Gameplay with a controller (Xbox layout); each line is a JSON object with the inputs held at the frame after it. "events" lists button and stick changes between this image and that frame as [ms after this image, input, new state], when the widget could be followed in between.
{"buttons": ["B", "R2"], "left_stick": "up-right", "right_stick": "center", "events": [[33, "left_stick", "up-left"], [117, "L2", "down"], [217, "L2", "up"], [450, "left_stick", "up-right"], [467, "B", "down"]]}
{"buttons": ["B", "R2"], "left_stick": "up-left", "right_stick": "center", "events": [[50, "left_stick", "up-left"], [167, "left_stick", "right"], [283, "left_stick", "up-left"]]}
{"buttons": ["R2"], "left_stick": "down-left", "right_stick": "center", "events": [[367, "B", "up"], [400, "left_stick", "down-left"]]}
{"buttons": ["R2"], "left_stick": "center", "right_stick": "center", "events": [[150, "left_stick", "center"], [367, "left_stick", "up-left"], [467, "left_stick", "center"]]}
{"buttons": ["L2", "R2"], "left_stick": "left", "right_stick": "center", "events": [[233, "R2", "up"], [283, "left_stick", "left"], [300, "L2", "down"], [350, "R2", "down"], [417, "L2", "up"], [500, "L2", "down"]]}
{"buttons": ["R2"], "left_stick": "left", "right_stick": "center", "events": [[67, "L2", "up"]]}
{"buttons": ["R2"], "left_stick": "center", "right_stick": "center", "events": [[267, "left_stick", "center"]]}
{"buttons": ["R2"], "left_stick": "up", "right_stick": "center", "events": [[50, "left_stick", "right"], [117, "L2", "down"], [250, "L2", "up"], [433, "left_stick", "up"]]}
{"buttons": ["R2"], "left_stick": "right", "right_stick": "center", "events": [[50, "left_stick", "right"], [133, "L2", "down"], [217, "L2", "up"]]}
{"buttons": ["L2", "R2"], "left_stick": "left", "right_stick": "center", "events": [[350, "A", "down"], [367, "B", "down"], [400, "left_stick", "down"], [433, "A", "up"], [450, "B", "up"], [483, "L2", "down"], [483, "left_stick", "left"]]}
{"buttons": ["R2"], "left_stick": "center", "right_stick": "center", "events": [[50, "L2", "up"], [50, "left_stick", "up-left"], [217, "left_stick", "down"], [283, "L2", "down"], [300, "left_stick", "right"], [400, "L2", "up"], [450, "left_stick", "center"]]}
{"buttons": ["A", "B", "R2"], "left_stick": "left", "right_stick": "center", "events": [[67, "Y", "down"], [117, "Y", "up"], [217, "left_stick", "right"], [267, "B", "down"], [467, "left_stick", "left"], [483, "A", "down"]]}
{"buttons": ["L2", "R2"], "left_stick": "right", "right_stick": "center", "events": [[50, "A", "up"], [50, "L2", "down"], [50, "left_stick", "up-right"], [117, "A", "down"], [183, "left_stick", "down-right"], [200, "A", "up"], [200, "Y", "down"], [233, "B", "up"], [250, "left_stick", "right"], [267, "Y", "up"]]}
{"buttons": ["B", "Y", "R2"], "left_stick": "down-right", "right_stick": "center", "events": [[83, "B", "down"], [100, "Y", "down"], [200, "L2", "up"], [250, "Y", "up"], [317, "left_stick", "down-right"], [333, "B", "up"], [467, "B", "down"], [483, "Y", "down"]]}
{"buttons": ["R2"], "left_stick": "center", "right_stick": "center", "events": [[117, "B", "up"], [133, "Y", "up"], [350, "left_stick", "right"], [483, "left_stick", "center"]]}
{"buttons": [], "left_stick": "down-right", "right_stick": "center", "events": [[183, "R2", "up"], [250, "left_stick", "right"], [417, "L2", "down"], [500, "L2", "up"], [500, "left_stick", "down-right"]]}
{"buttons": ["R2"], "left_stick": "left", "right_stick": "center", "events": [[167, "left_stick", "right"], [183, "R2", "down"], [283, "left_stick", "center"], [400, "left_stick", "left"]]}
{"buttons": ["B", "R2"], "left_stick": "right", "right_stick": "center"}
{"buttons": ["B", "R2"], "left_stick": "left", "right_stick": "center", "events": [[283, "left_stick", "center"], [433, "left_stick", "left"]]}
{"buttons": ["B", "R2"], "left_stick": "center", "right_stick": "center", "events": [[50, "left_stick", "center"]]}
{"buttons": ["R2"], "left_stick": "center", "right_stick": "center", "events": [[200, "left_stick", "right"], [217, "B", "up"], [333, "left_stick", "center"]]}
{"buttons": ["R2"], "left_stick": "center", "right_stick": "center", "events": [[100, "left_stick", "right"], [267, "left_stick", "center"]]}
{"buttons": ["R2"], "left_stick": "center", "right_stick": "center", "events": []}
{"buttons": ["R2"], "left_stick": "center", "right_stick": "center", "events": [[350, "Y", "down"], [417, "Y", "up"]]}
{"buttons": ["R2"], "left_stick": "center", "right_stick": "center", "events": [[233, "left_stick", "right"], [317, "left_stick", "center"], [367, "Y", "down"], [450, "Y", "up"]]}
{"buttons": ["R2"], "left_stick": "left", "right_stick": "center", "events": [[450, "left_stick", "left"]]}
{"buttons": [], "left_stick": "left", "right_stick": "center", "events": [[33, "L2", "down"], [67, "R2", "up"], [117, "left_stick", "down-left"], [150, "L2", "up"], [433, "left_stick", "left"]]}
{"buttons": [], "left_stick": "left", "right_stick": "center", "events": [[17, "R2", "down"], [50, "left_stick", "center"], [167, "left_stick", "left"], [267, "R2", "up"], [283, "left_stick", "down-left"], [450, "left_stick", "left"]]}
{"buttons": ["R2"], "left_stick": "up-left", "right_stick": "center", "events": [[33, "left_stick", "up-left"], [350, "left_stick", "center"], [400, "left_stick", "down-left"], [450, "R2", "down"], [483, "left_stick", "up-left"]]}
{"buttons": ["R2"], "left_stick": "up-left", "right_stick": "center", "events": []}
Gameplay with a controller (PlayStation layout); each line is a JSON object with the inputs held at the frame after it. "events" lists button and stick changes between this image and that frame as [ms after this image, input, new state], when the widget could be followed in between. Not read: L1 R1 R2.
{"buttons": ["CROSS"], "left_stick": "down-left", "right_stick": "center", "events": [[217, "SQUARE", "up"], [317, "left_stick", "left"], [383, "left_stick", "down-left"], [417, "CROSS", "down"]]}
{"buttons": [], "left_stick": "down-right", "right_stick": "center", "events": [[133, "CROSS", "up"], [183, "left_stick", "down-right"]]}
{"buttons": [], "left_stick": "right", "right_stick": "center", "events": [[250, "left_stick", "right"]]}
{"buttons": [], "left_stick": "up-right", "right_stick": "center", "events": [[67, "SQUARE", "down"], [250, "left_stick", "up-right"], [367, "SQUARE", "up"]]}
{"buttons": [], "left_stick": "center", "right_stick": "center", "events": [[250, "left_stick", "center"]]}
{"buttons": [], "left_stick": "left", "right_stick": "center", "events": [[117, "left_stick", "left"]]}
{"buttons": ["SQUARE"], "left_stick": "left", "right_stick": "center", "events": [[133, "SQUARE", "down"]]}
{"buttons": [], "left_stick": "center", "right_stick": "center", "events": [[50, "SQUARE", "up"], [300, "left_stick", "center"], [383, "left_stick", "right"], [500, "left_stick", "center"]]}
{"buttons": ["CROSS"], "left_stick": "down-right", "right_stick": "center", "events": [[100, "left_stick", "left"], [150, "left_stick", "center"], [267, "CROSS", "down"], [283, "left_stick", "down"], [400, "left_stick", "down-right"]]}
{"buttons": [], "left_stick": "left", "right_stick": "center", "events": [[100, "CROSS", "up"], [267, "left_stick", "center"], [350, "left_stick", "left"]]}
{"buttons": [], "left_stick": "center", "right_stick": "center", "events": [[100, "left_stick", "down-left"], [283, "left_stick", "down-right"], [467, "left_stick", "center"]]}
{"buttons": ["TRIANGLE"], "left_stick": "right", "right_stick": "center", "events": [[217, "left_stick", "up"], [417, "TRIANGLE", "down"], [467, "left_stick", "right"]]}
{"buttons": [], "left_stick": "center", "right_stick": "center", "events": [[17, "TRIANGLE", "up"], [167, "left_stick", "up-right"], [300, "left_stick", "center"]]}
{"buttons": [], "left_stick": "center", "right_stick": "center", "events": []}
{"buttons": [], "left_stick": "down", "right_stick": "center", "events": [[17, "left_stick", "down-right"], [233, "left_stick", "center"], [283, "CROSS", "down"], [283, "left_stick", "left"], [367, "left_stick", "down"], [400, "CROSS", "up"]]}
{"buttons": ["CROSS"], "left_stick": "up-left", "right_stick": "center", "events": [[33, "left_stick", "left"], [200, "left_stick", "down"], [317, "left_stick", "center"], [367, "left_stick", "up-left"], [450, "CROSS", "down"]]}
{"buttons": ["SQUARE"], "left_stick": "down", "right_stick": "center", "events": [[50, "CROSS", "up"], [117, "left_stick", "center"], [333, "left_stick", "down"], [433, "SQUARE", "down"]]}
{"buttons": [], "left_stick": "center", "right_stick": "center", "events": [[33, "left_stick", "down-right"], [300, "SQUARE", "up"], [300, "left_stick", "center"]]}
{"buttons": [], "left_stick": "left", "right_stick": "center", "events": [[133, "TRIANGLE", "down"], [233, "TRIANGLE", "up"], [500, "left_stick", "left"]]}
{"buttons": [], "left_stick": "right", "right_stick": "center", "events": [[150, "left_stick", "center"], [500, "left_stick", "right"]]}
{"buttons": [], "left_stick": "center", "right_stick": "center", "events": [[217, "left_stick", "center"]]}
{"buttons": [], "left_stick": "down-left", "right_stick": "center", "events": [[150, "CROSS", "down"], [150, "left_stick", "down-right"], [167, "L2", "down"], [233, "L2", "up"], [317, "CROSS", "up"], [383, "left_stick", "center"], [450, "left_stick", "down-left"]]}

**TASK DETAILS**
Among the lines above, find those holding "when" and copy each one.

**ANSWER SPACE**
Gameplay with a controller (Xbox layout); each line is a JSON object with the inputs held at the frame after it. "events" lists button and stick changes between this image and that frame as [ms after this image, input, new state], when the widget could be followed in between.
Gameplay with a controller (PlayStation layout); each line is a JSON object with the inputs held at the frame after it. "events" lists button and stick changes between this image and that frame as [ms after this image, input, new state], when the widget could be followed in between. Not read: L1 R1 R2.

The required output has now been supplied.